#### Objectives
1) In the Ironic 17.0 release notes, repeat word for word the passage between "Along with all" and "ilo5 hardware types.", inclusive.
2) Using the Ironic 17.0 release notes, decide whether each statement below agrees with them. Answer yes or no for each and quote the words that decide it.
(a) The anaconda deploy interface deploys the OS using IPA.
(b) The import and export configuration steps added to the idrac-redfish management interface are experimental.
(c) The work on role based access controls added more than 1,500 new unit tests.

#### Text excerpt
The Ironic community is proud to release Ironic 17.0!

Where if it were developer years instead of major versions, we would all be very afraid since it already has access to the car keys.

This release of Ironic includes numerous advancements which extend an operator’s ability to customize and further extend their deployment to meet their needs.

  • Redfish enhancements including Out of Band RAID configuration management and automatic setting of Secure Boot on nodes deployed using redfish.

  • Deployment enhancements including UEFI Partition Image handling, per-instance per-deployments of default interface selections, user requestable deploy_steps at deploy time, IPA file injection, and support for setting a node’s boot mode via instance_info.

  • Support for system scoped Role Based Access controls and project scoped access is available by default for associated nodes when the node owner or lessee fields are set. This effort alone added over 1,500 new unit tests.

  • Operator friendly fixes such as memory over-consumption guard for memory intensive tasks, vendor hardware aware handling to help address issues such as different settings being needed to invoke UEFI, and “lazy” loading of database attributes to reduce the overall database load.

Along with all of this massive amount of work, a number of bugs were fixed while we were along the road trip of this development cycle.

We sincerely hope you enjoy it!

New Features

  • It is now possible to configure a priority for both the delete and create configuration RAID cleaning steps which are disabled by default.

  • Adds import_configuration, export_configuration and import_export_configuration steps to idrac-redfish management interface. These steps allow to use configuration from another system as template and replicate that configuration to other, similarly capable, systems. Currently, this feature is experimental.

  • Adds support for passing a kernel_append_param setting to the ilo-virtual-media and ilo-uefi-https boot interfaces using the configuration parameter [ilo]/kernel_append_param with the ilo and ilo5 hardware types.

  • Adds support for the discovery of PXE Enabled NICs using the idrac-redfish inspect interface with the idrac hardware type. With this feature, a port’s pxe_enabled status will be recorded on the bare metal port.

  • Adds support to manage certificates to the ilo5 hardware type. A new optional boolean driver_info parameter ilo_add_certificates is introduced which can be used by the user to request addition of certificates to the iLO with ilo-uefi-https boot interface.

  • Adds the [deploy]enable_nvme_secure_erase option which allows the operator to enable NVMe format option for all nodes being managed by the conductor.

  • Add anaconda deploy interface to Ironic. This driver will deploy the OS using anaconda installer and kickstart file instead of IPA. To support this feature a new configuration group anaconda is added to Ironic configuration file along with default_ks_template configuration option.

#### Stored data
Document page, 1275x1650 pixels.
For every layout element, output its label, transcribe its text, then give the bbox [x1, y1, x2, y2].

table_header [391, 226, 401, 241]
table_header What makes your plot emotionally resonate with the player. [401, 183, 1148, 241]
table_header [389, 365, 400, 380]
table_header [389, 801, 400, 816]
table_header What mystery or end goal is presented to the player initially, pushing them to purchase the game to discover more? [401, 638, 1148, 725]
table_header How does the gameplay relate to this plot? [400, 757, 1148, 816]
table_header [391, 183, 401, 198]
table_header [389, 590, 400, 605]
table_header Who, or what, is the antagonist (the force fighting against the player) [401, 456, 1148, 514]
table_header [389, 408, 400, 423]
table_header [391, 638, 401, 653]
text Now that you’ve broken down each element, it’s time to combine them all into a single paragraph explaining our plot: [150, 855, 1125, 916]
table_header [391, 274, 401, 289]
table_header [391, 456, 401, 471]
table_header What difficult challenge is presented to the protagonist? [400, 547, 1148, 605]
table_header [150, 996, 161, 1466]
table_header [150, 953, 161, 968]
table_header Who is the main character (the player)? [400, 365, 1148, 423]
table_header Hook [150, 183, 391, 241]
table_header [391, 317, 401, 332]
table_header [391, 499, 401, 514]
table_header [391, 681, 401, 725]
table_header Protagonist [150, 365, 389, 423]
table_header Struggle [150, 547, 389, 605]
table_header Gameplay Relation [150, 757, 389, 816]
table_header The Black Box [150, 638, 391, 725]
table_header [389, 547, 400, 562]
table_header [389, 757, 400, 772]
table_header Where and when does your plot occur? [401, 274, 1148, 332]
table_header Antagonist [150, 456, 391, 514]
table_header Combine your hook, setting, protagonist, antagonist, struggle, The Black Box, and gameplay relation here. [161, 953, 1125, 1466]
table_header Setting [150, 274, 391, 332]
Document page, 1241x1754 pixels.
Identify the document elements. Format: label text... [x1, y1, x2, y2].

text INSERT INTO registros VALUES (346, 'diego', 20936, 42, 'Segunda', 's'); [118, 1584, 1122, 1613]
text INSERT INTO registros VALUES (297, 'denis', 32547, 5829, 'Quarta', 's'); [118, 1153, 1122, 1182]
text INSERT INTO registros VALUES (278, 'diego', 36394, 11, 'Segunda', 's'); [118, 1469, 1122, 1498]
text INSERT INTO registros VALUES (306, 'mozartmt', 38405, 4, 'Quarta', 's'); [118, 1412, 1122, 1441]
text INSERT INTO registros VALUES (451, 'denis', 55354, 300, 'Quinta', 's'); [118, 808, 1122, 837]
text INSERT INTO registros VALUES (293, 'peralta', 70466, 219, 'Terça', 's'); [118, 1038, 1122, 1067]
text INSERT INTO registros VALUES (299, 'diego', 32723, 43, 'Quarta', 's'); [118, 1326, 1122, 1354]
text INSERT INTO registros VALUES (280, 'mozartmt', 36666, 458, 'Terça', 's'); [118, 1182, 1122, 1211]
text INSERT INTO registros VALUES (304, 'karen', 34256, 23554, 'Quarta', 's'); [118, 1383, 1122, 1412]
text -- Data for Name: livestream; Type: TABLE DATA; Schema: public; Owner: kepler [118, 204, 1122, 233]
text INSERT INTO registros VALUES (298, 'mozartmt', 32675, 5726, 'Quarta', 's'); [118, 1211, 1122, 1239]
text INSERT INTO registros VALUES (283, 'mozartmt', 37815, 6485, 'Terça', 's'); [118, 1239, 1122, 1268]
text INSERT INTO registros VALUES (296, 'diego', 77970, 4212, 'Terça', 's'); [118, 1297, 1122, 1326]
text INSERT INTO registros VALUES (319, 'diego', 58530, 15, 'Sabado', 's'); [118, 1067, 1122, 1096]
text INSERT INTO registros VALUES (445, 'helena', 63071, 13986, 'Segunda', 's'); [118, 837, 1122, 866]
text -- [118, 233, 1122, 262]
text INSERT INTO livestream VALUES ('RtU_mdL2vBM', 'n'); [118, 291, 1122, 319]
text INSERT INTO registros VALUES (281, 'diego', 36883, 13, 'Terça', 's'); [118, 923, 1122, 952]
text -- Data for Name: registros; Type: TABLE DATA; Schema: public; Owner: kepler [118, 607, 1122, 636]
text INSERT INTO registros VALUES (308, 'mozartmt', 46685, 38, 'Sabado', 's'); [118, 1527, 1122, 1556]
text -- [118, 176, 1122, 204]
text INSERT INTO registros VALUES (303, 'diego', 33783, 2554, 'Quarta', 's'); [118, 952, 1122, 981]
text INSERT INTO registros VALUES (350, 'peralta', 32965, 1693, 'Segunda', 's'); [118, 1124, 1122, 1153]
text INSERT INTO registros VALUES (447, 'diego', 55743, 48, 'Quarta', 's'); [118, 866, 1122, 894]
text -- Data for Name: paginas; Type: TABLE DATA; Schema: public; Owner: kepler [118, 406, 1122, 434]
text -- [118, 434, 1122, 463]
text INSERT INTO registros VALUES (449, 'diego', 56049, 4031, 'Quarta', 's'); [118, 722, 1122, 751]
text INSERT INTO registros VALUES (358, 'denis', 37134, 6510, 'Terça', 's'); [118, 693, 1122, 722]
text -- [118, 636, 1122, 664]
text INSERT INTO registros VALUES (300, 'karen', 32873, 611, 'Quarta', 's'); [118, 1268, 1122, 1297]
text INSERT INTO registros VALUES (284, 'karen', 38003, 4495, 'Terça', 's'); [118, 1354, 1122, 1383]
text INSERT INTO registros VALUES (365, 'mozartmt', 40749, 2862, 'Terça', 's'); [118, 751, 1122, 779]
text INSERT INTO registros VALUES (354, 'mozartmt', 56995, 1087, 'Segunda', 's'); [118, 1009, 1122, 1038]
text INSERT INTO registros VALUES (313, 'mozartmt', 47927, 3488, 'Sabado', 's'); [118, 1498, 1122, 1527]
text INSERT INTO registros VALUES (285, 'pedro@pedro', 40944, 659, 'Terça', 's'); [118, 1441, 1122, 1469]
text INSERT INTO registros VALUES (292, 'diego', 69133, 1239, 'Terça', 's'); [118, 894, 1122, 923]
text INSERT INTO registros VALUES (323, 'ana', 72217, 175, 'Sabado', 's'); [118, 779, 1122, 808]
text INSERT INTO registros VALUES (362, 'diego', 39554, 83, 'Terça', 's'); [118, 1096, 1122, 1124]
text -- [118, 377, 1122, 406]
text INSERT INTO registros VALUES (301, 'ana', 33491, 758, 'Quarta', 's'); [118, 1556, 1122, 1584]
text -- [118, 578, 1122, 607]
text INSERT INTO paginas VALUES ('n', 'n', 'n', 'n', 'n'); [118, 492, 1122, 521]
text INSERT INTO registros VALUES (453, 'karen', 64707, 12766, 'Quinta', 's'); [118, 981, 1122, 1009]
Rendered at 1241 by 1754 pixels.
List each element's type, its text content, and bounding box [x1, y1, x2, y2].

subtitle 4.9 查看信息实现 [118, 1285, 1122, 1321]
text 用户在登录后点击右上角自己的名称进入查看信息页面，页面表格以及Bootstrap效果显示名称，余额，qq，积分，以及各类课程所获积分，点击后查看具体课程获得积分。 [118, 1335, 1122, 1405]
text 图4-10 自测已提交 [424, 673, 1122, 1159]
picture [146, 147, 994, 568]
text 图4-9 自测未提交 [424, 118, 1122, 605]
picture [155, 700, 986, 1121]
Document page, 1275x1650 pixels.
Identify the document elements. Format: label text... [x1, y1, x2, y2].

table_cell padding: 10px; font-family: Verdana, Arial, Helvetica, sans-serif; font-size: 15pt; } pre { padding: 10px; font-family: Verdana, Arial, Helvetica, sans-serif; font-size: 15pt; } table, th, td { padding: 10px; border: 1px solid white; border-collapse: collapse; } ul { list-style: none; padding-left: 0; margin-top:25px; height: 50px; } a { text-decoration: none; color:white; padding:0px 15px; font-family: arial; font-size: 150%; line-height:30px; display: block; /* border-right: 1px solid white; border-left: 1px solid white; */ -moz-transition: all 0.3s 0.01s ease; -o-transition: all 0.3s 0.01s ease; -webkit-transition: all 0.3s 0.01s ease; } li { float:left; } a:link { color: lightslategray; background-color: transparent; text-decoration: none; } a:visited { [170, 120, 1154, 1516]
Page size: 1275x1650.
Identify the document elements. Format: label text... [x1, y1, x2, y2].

#### Solved tasks
1)
Along with all of this massive amount of work, a number of bugs were fixed while we were along the road trip of this development cycle.

We sincerely hope you enjoy it!

New Features

  • It is now possible to configure a priority for both the delete and create configuration RAID cleaning steps which are disabled by default.

  • Adds import_configuration, export_configuration and import_export_configuration steps to idrac-redfish management interface. These steps allow to use configuration from another system as template and replicate that configuration to other, similarly capable, systems. Currently, this feature is experimental.

  • Adds support for passing a kernel_append_param setting to the ilo-virtual-media and ilo-uefi-https boot interfaces using the configuration parameter [ilo]/kernel_append_param with the ilo and ilo5 hardware types.

2)
(a) No: "This driver will deploy the OS using anaconda installer and kickstart file instead of IPA."
(b) Yes: "Currently, this feature is experimental."
(c) Yes: "This effort alone added over 1,500 new unit tests."